EXERCISE PROMPT:
All entries are to be transcribed exactly. Pictures are not part of the copy.

TASK DATA:
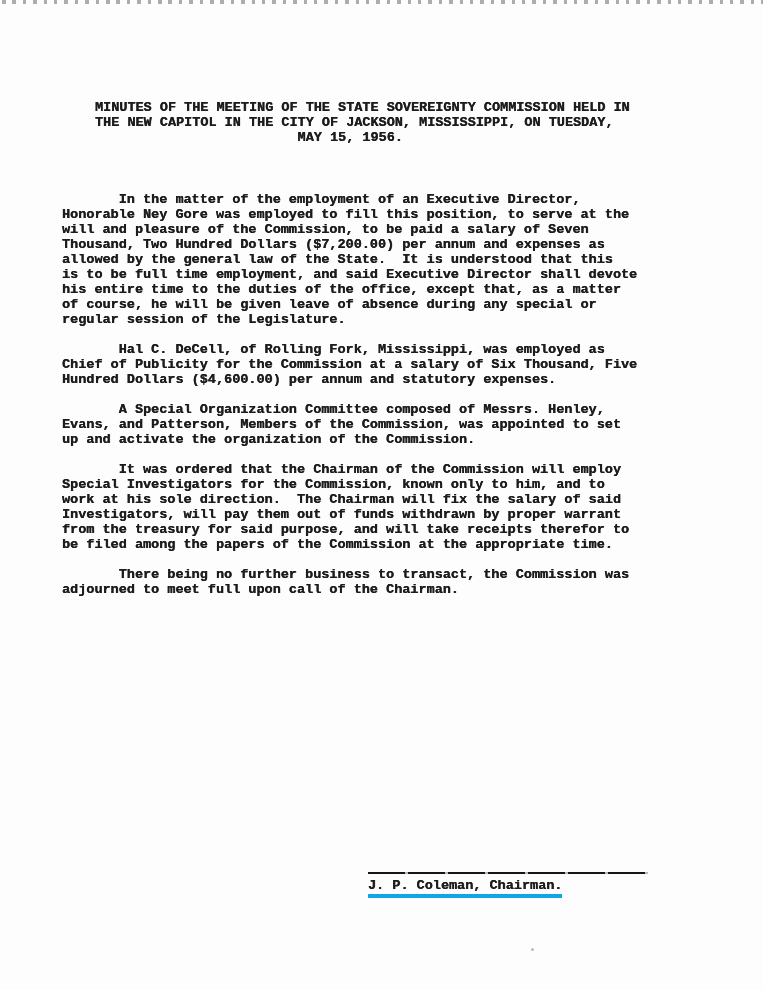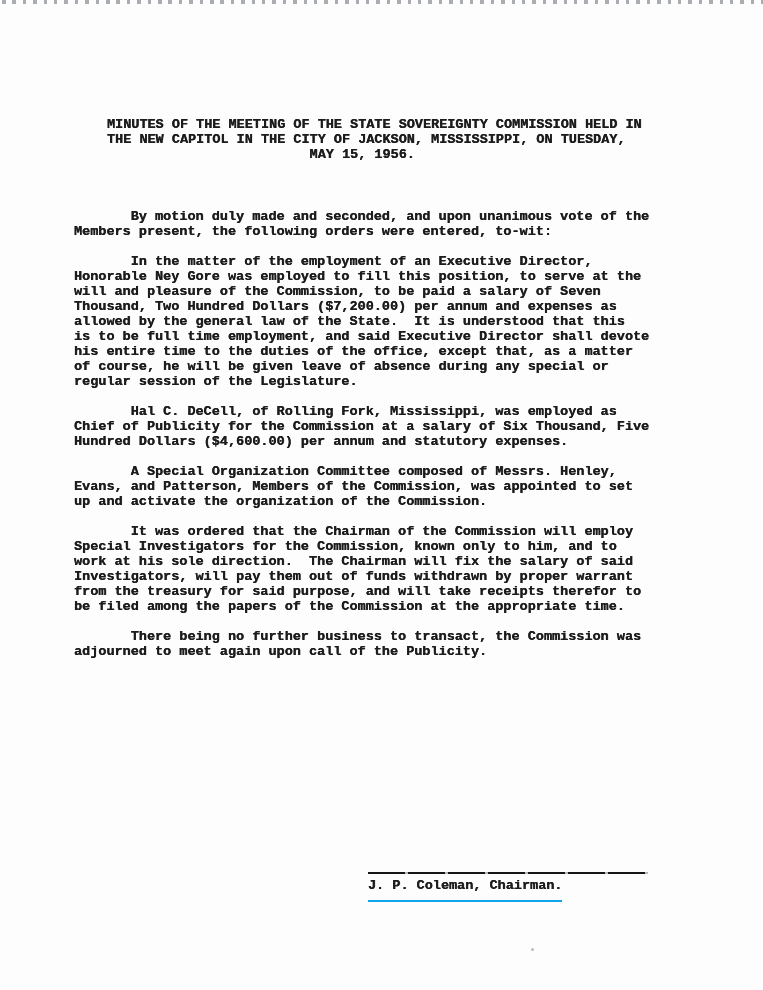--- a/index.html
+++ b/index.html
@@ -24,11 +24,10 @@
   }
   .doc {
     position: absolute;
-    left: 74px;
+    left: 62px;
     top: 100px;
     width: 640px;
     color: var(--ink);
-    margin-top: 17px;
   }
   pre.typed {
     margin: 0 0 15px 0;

EXERCISE ANSWER:
--- a/index.html
+++ b/index.html
@@ -24,11 +24,10 @@
   }
   .doc {
     position: absolute;
-    left: 74px;
+    left: 62px;
     top: 100px;
     width: 640px;
     color: var(--ink);
-    margin-top: 17px;
   }
   pre.typed {
     margin: 0 0 15px 0;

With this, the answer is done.